Teman m Biblical, Biblical Hebrew
Means "right hand" or "south" in Hebrew. According to the Old Testament this was the name of a grandson of Esau for whom the town of Teman in Edom was named.
Temple m & f English (Rare)
From an English surname that originally belonged to a person who was associated with the Knights Templar, a medieval religious military order.
Thaksin m Thai
Means "south, right hand" in Thai.
Thumbelina f Literature
English translation of Danish Tommelise, a name created from Danish tommel "thumb" by Hans Christian Andersen for the title character of his 1835 fairy tale. In the story she is a miniature girl who grows out of a grain of barley.
Titty f English
Diminutive of Letitia. This is now a slang word for the female breast, and the name has subsequently dropped out of common use.
Tressa f English (Rare)
Contracted form of Theresa. It may also be associated with the English word tress meaning "long lock of hair".

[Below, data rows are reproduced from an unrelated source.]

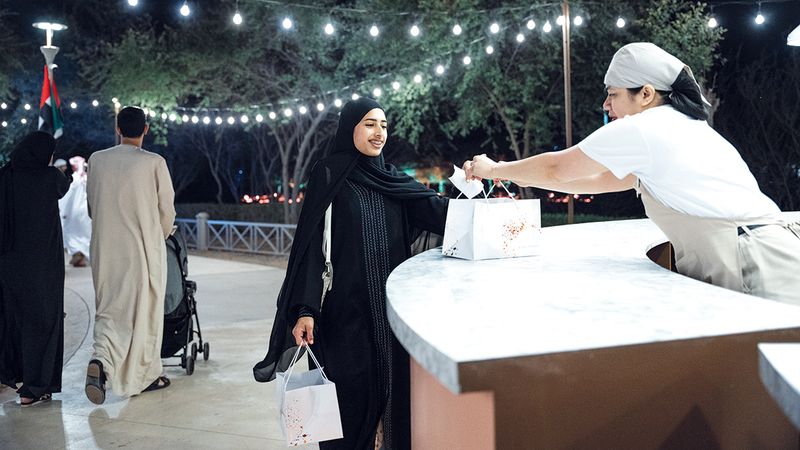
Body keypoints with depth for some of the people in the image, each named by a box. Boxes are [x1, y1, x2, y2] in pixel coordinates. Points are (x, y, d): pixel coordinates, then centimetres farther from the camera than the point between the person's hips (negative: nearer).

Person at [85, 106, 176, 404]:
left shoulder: (97, 160, 1)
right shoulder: (154, 163, -9)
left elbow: (91, 204, 10)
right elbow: (167, 208, -3)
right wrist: (162, 235, 17)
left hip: (105, 249, 3)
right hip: (143, 248, -3)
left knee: (109, 309, 13)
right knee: (145, 311, 10)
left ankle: (100, 360, -11)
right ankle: (143, 375, 20)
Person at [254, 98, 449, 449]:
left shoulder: (392, 180, 11)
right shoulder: (328, 175, -2)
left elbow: (436, 211, -2)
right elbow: (311, 245, -8)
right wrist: (305, 310, -16)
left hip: (391, 307, 5)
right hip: (345, 309, -4)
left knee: (392, 390, 8)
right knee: (352, 397, 2)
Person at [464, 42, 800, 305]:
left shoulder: (640, 129, -9)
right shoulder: (681, 125, 20)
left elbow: (557, 168, 2)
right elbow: (603, 181, 26)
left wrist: (495, 170, 17)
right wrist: (526, 178, 28)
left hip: (760, 265, -9)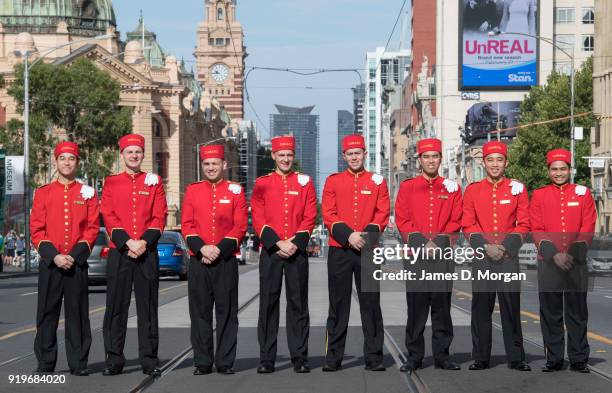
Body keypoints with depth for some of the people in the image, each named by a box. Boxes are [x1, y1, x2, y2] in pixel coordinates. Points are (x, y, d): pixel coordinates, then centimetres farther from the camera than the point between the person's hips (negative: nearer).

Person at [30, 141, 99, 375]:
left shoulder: (88, 193, 6)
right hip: (49, 263, 0)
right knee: (47, 313, 2)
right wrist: (54, 256, -11)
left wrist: (75, 256, -11)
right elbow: (36, 230, 1)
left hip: (77, 264, 0)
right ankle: (45, 363, 9)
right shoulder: (43, 193, 6)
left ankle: (78, 363, 8)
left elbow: (93, 229, 0)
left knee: (78, 313, 1)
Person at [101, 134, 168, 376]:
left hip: (147, 253, 0)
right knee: (115, 308, 1)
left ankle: (149, 360, 7)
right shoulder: (111, 183, 8)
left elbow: (159, 217, 1)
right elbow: (109, 217, -1)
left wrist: (143, 242, -12)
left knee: (148, 307, 2)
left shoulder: (154, 182, 8)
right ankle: (114, 360, 7)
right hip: (118, 253, 0)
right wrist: (127, 243, -13)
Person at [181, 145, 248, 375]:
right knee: (200, 312, 2)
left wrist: (220, 249, -12)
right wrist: (201, 248, -11)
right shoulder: (193, 191, 9)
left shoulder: (235, 191, 5)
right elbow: (186, 224, 4)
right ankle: (203, 363, 9)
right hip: (198, 261, 1)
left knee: (227, 312, 0)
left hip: (226, 260, -1)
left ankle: (225, 362, 7)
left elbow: (240, 226, -2)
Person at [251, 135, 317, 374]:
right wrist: (277, 243, -12)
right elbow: (258, 219, -1)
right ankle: (266, 359, 6)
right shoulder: (262, 183, 7)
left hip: (297, 251, 0)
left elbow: (310, 218, 1)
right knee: (268, 304, 0)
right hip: (270, 252, 0)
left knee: (298, 304, 2)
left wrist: (295, 243, -11)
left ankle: (300, 358, 7)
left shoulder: (305, 182, 7)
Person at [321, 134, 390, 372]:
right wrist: (348, 235, -14)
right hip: (339, 251, 0)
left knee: (371, 304, 1)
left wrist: (366, 236, -14)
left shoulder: (378, 182, 7)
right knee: (338, 305, 3)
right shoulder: (333, 181, 7)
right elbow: (328, 215, -1)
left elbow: (383, 214, 1)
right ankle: (333, 358, 9)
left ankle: (374, 358, 7)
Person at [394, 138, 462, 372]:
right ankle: (414, 357, 6)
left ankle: (442, 356, 8)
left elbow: (456, 221, 4)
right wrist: (423, 243, -8)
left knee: (442, 306, 2)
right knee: (416, 307, 0)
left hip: (443, 255, 1)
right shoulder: (407, 187, 8)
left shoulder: (452, 188, 9)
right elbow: (402, 220, 1)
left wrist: (438, 243, -9)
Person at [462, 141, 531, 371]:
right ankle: (480, 358, 9)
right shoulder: (472, 190, 6)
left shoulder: (517, 189, 5)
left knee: (511, 307, 0)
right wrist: (486, 246, -10)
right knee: (481, 308, 2)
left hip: (509, 256, 0)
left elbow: (523, 225, 2)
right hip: (481, 258, 0)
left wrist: (504, 247, -10)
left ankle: (516, 358, 7)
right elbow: (468, 224, 2)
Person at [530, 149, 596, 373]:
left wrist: (571, 254, -12)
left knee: (577, 312, 3)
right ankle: (554, 359, 11)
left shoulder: (583, 193, 6)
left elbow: (588, 229, 0)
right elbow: (537, 230, -1)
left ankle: (579, 359, 10)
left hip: (577, 262, 0)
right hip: (548, 263, 0)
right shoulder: (539, 195, 5)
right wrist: (554, 254, -13)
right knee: (550, 314, 3)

Tʉhʉyakwahipʉ m Indigenous American, Comanche
Means "horse back" in Comanche, derived from tʉhʉya "horse" and kwahi "back (body part)". This was the name of a 19th-century chief of the Nokoni Comanche.
Wemba m Anglo-Saxon (Rare)
Byname derived from Old English wamb meaning "belly".
Yolotzin f & m Indigenous American, Nahuatl
Means "beloved heart" in Nahuatl, from yōllōtl "heart" and the suffix tzin "beloved, revered".
Yoloxochitl f Indigenous American, Nahuatl
Derived from Nahuatl yōllōtl "heart" and xōchitl "flower".
Zulfiqar m Arabic, Urdu
From Arabic ذو الفقار (Dhu al-Faqar) interpreted as meaning "cleaver of the spine", derived from ذو (dhu) meaning "possessor, holder" and فقار (faqar) meaning "spine, vertebra". This was the name of the Prophet Muhammad's sword, also used by his son-in-law Ali.